--- START ---

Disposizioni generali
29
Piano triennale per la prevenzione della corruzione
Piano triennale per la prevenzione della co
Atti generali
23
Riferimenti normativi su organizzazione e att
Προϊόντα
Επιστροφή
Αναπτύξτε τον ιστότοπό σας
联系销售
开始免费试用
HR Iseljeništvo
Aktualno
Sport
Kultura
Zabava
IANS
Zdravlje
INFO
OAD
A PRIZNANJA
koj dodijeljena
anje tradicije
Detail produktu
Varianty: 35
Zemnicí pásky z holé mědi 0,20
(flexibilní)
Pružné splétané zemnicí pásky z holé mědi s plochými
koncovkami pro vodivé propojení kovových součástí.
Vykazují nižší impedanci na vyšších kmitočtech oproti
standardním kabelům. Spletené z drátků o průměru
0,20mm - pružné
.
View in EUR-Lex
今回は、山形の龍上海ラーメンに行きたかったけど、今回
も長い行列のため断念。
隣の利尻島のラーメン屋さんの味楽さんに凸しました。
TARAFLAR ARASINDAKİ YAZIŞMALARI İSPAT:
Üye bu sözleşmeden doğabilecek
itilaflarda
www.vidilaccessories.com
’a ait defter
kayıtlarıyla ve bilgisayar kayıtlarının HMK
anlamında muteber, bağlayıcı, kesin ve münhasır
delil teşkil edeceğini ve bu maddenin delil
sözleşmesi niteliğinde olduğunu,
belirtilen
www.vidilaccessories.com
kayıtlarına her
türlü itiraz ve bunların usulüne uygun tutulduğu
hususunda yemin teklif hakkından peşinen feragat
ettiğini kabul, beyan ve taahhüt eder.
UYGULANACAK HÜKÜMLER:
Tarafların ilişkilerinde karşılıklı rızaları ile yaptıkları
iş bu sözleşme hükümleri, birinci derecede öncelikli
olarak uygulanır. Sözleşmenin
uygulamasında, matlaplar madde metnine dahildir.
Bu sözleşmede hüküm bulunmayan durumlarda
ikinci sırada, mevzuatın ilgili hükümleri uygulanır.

--- END ---

(PROBLEM TO SOLVE): Could you pull out every line from the first of the rows through the line holding "anlamında muteber, bağlayıcı, kesin", inclusive, and reproduce each one without any change?

(TASK SOLUTION):
Disposizioni generali
29
Piano triennale per la prevenzione della corruzione
Piano triennale per la prevenzione della co
Atti generali
23
Riferimenti normativi su organizzazione e att
Προϊόντα
Επιστροφή
Αναπτύξτε τον ιστότοπό σας
联系销售
开始免费试用
HR Iseljeništvo
Aktualno
Sport
Kultura
Zabava
IANS
Zdravlje
INFO
OAD
A PRIZNANJA
koj dodijeljena
anje tradicije
Detail produktu
Varianty: 35
Zemnicí pásky z holé mědi 0,20
(flexibilní)
Pružné splétané zemnicí pásky z holé mědi s plochými
koncovkami pro vodivé propojení kovových součástí.
Vykazují nižší impedanci na vyšších kmitočtech oproti
standardním kabelům. Spletené z drátků o průměru
0,20mm - pružné
.
View in EUR-Lex
今回は、山形の龍上海ラーメンに行きたかったけど、今回
も長い行列のため断念。
隣の利尻島のラーメン屋さんの味楽さんに凸しました。
TARAFLAR ARASINDAKİ YAZIŞMALARI İSPAT:
Üye bu sözleşmeden doğabilecek
itilaflarda
www.vidilaccessories.com
’a ait defter
kayıtlarıyla ve bilgisayar kayıtlarının HMK
anlamında muteber, bağlayıcı, kesin ve münhasır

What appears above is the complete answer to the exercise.